Progesterone receptors in the developing genital tubercle: implications to endocrine dysruptors hypothesis as the etiology of hypospadias

Abstract

Purpose In the fetal mice genital tubercles (GT), ontogenetic expression of progesterone receptor (PR) and effect of in utero estrogen and testosterone exposure on PR expression were investigated. Material and methods To evaluate ontogenetic PR expression, GTs from untreated fetuses or pups of gestational days (GD) 12, 14, 16, 18 and newborn were prepared for real-time reverse transcription polymerase chain reaction (RT-PCR) or immunohistochemistry. To evaluate estrogen and androgen effects, pregnant dams were gavaged once daily with corn oil, ethinyl estradiol (EE) or testosterone propionate (TP) from GD12 through 17. At GD-19, GTs of delivered fetuses were harvested for morphological examination to diagnose hypospadias and then pooled for RT-PCR. Results PR protein was first detected at GD-12 on both urethral plate and mesenchyme. At later stages, the staining intensity increased with a PR signal very prominent in the urethra.
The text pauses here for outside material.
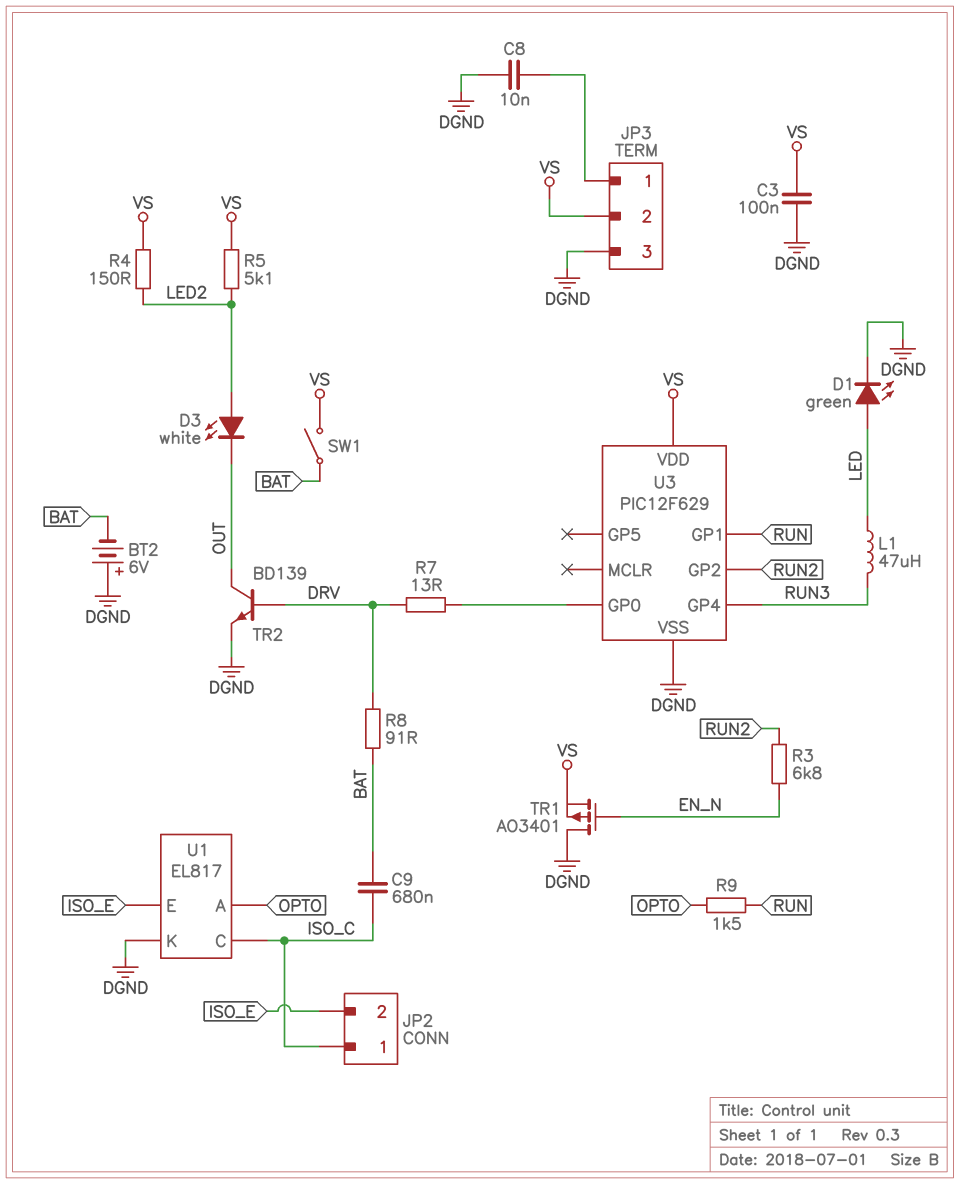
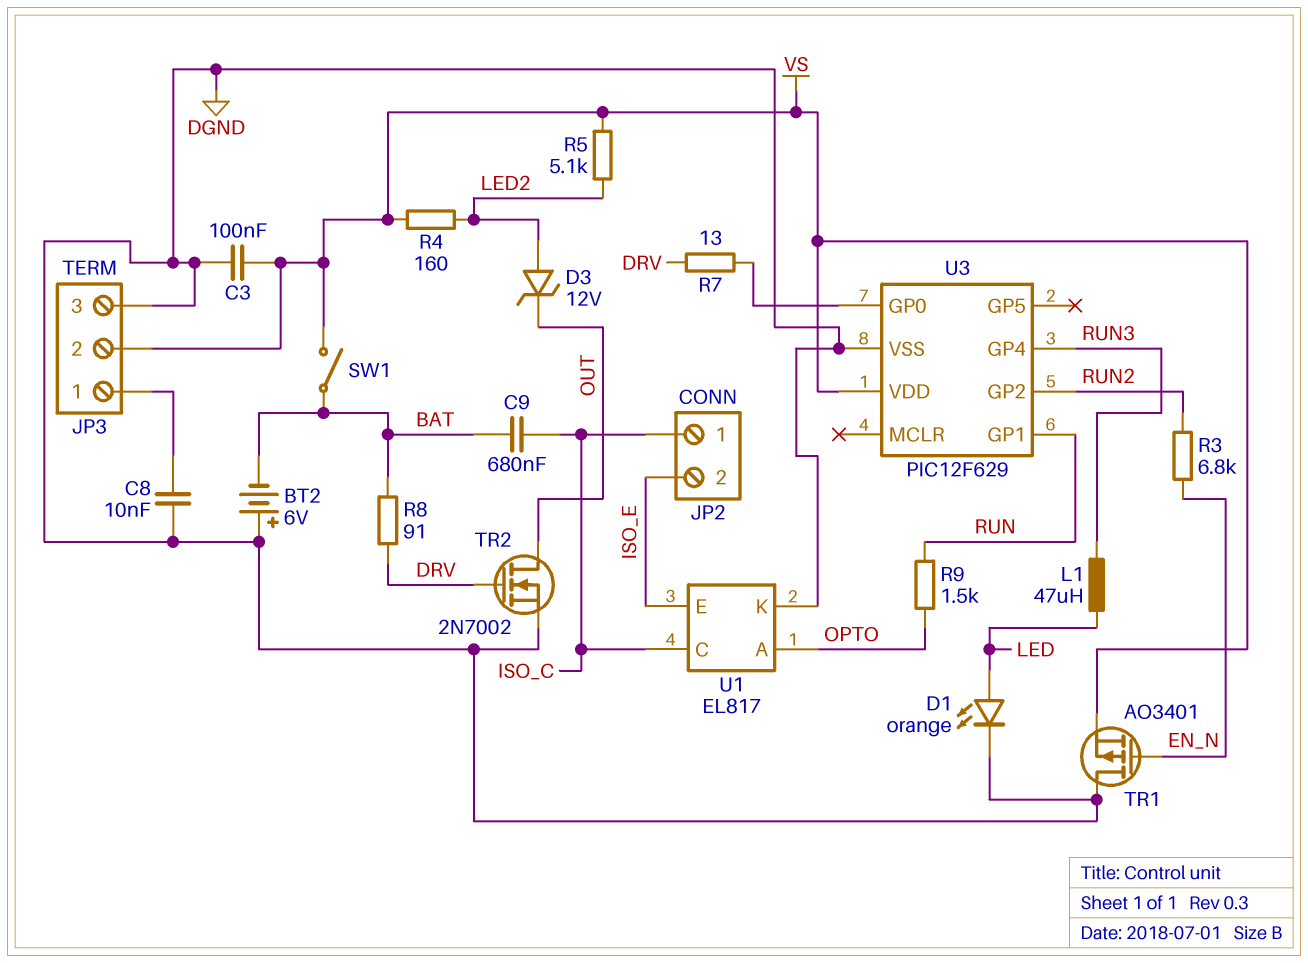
D1: LED green (A LED, K DGND) -> LED orange (A LED, K DGND)
D3: LED white (A LED2, K OUT) -> zener 12V (A LED2, K OUT)
R4: 150 (LED2, VS) -> 160 (LED2, VS)
TR2: NPN BD139 (B DRV, C OUT, E DGND) -> NMOS 2N7002 (G DRV, D OUT, S DGND)

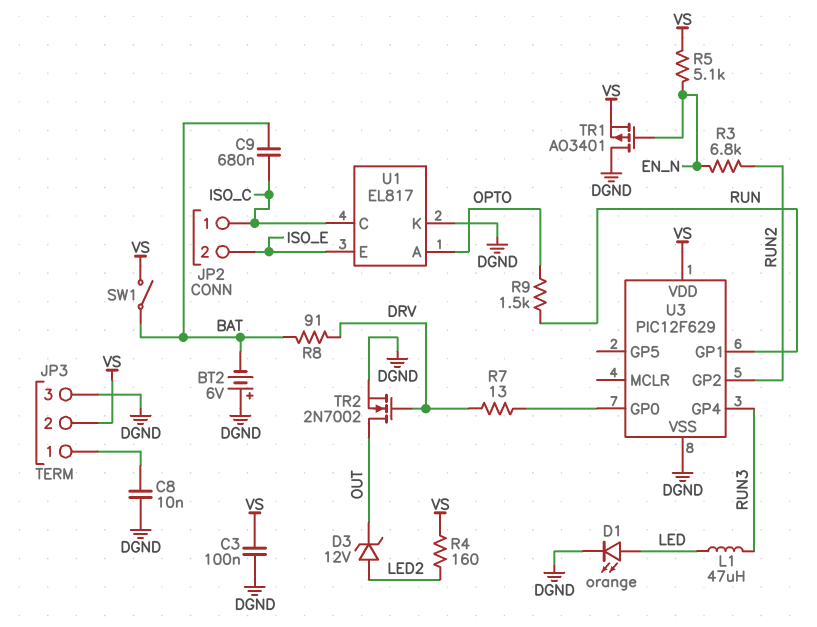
R5: 5.1k (LED2, VS) -> 5.1k (EN_N, VS)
PR mRNA expression showed different increasing patterns in both sex until birth but no difference was noted between male and female GTs in terms of distribution and quantity of PR expression. In utero EE led to 8.2-fold, 9.7-fold and 5.2-fold increase of PR mRNA in females, males with or without hypospadias respectively. TP significantly decreased PR mRNA levels in both females and males. Conclusions This study provides in-vivo evidence that PRs are highly expressed in developing GTs with an increasing manner until birth implying that the GT is sensitive to the effects of estrogenic and progestogenic endocrine disruptors during fetal life. In addition to their opposing morphological effects, EE and TP lead to opposing effects on PR expression. These findings suggest that progesterone plays an important role in GT development, although the physiological role remains to unknown.